By inhibiting iron absorption, Camellia sinensis extracts increase the lifespan of Drosophila (“small fruit flies”) by up to 21.4%.

Camellia sinensis is more commonly known as tea plant. White tea, yellow tea, green tea, oolong, dark tea, and black tea are all harvested from one of two major varieties grown today. Different processing methods yield the various types of tea.

Studies have also shown that catechins can act as antioxidants, reducing oxidative damage and inflammation in cells.

The active compounds that are responsible are the catechins, which are a type of flavonoid. Flavonoids are a group of polyphenols. Catechins can bind to dietary iron, preventing it from being absorbed by the body. 

Consider Supplements

A number of geroprotectors increase lifespan in model organisms, and many of these either block dietary iron absorption or chelate iron and remove it.

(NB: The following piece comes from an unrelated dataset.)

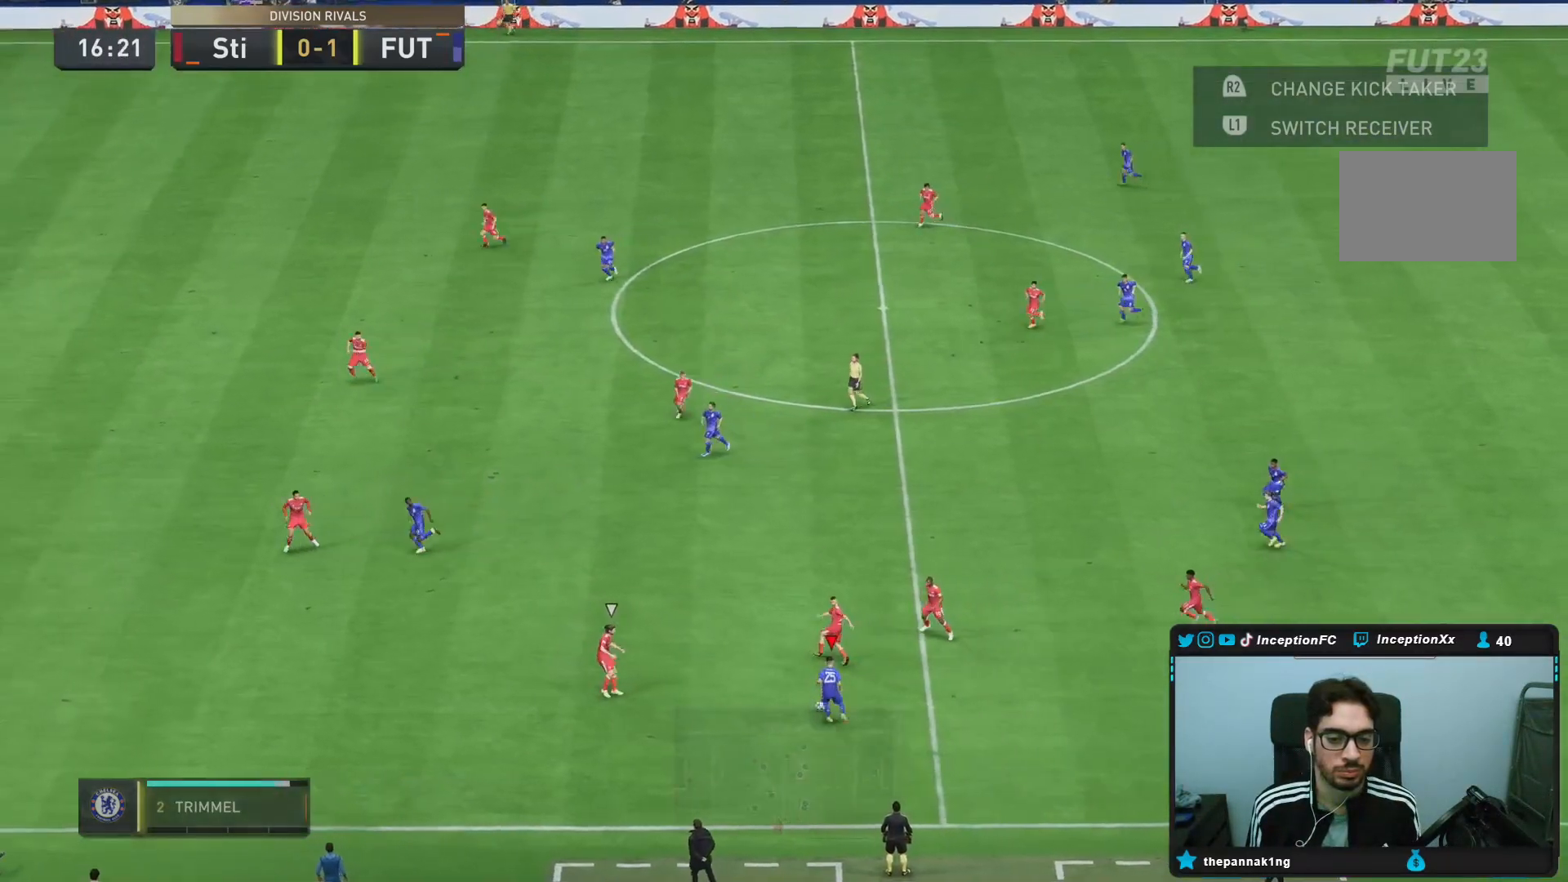
{"buttons": [], "left_stick": "center", "right_stick": "center", "events": [[417, "left_stick", "center"]]}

A geroprotector is an agent that helps protect against aging. It works by targeting the underlying mechanisms involved in aging and helping to maintain youthful cellular and tissue functions. Geroprotectors can come in many forms, such as supplements, medications, and lifestyle modifications.

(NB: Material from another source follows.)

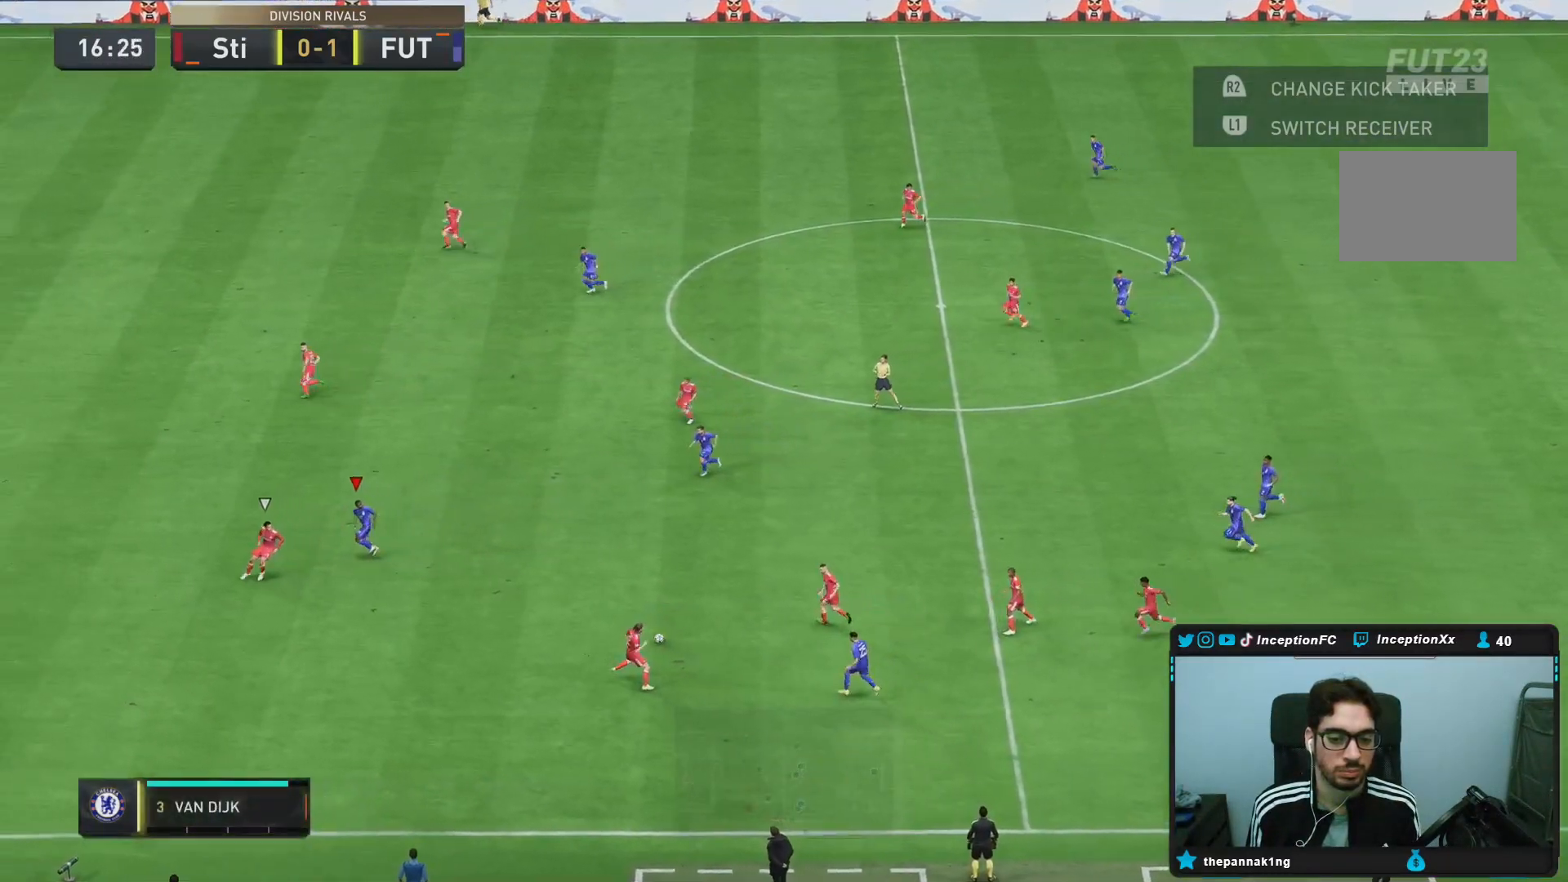
{"buttons": ["CROSS"], "left_stick": "down-right", "right_stick": "center", "events": [[417, "left_stick", "down-right"], [500, "CROSS", "down"]]}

Chelating agents are compounds with multiple sites capable of binding to metal ions, such as iron. When a chelating agent binds to iron, it forms a complex in which the iron is no longer free to participate in chemical reactions. These compounds help to remove metal ions from the body.


Mice-fed diets supplemented 0.2% with curcumin became iron deficient; levels of zinc and copper were not affected, suggesting that curcumin is a potent iron chelator. Curcumin (and its metabolite tetrahydrocurcumin) extended the average lifespan of three model organisms: C. elegans, Drosophila, and mice.

Curcumin is known to have a wide range of benefits, including antioxidant, antiviral, anti-inflammatory, improving digestion and cognitive function, relieving joint pain, aiding in weight loss, antiangiogenic and antitumorigenic (preventing cancer), and more.

Curcumin is the key active ingredient in turmeric. Turmeric is a yellow powder made from the rhizome of the Curcuma longa plant. It has been used as a traditional medicine in Ayurvedic practices and as a food ingredient for thousands of years.


Epigallocatechin gallate (EGCG) is a type of catechin, found in green tea, that is a strong iron chelator. 

EGCG has been shown to extend the lifespan of both C. elegans and Drosophila. Studies on mice have revealed that EGCG safeguards against alcoholic liver disease by decreasing iron levels in the liver.


Berberine has been shown to extend the lifespan of mice. Berberine has been found to exhibit iron-chelating properties. In a study on rats, berberine reduced iron overload in the liver. Additionally, the study found that berberine could inhibit the expression of hepcidin, a protein involved in iron metabolism and storage. 

Studies have shown berberine to be an antioxidant, anti-inflammatory, anti-bacterial, and anti-fungal, as well as potential benefits for a range of other health conditions, including blood sugar control, cardiovascular health, weight management, and digestion.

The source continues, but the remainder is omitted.